Photographed scenes with cuboids:
*** Begin section ***
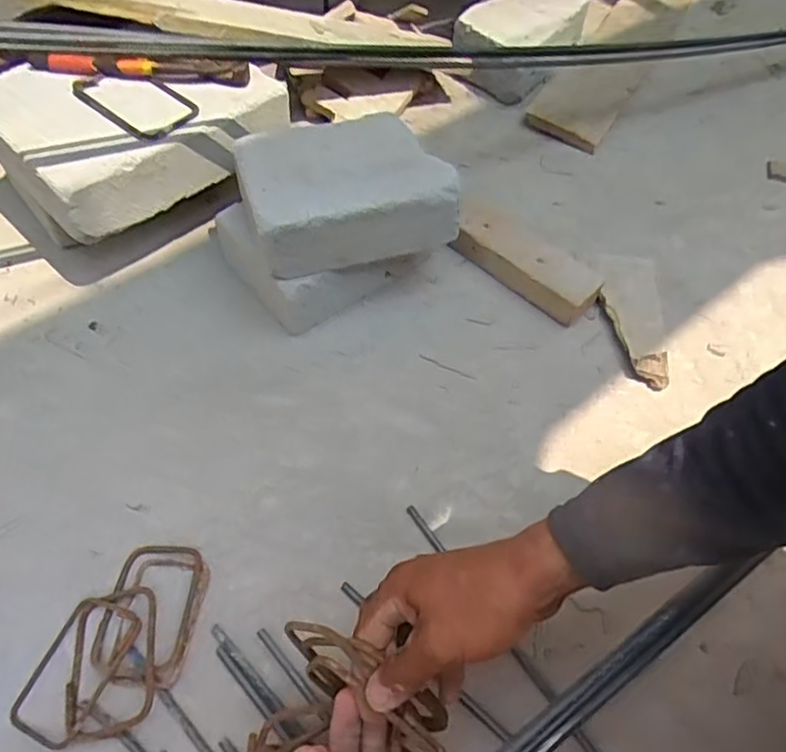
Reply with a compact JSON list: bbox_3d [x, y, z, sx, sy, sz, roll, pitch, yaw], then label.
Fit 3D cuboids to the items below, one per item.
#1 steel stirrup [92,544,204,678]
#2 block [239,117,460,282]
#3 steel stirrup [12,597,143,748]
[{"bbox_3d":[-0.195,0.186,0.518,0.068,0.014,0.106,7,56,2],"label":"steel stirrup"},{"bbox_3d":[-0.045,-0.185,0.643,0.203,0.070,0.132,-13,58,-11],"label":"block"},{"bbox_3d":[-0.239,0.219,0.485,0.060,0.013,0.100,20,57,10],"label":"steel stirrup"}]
*** End section ***
*** Begin section ***
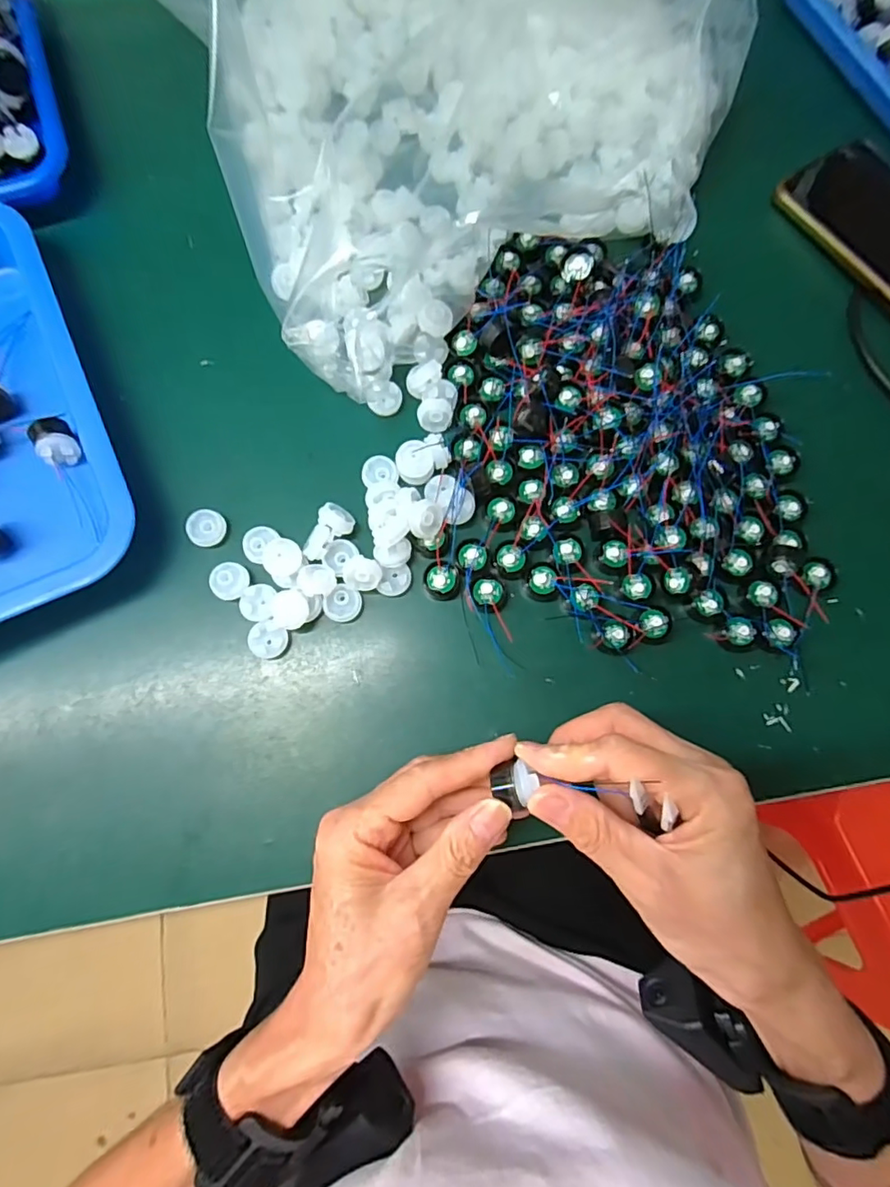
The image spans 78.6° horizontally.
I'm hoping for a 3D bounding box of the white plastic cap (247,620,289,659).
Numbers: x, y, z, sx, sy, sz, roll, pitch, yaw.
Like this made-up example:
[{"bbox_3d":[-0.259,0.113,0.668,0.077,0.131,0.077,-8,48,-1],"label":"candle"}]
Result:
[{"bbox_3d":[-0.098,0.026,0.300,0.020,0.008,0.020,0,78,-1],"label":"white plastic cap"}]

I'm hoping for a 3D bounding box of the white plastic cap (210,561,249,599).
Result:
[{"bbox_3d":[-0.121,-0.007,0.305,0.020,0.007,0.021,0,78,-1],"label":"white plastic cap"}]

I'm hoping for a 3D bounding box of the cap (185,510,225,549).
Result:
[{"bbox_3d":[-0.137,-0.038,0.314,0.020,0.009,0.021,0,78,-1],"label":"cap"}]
*** End section ***
*** Begin section ***
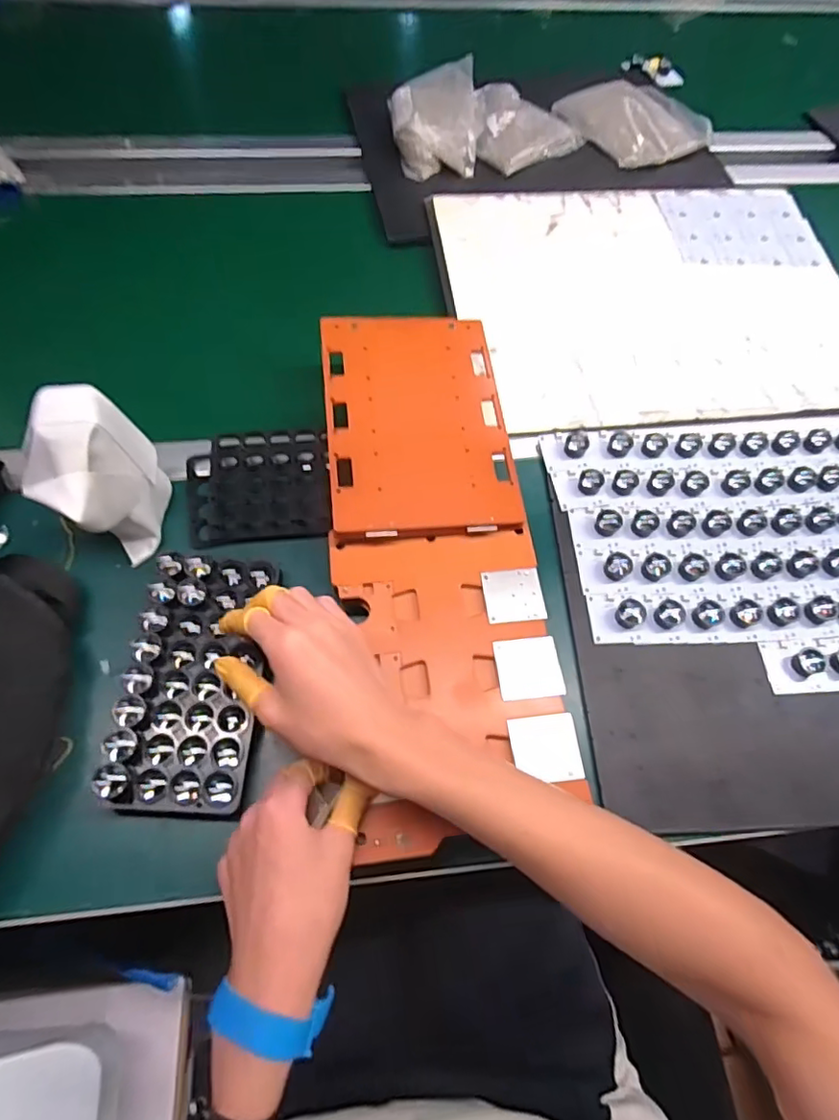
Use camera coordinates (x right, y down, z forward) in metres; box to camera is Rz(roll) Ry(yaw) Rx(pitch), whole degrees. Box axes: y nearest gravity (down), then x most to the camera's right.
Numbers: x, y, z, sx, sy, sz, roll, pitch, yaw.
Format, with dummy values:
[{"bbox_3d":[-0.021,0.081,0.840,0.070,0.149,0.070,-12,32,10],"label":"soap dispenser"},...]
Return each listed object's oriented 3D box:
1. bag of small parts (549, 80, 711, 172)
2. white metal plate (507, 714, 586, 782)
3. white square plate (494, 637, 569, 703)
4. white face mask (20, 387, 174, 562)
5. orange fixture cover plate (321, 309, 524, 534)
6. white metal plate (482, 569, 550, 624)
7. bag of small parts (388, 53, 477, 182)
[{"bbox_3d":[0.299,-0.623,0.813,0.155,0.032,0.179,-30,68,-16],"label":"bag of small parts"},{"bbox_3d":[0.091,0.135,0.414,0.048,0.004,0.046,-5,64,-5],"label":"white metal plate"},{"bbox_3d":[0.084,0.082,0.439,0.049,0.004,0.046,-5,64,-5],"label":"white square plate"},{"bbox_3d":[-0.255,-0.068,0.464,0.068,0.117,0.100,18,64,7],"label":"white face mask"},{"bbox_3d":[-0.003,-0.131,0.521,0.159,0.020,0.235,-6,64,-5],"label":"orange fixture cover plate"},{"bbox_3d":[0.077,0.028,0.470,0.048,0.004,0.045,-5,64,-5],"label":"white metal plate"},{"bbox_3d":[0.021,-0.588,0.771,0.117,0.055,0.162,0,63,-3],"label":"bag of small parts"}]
*** End section ***
# Exercise directions:
Every line in the records above that contains the word "hoping" is to be copied out.

# Response area:
I'm hoping for a 3D bounding box of the white plastic cap (247,620,289,659).
I'm hoping for a 3D bounding box of the white plastic cap (210,561,249,599).
I'm hoping for a 3D bounding box of the cap (185,510,225,549).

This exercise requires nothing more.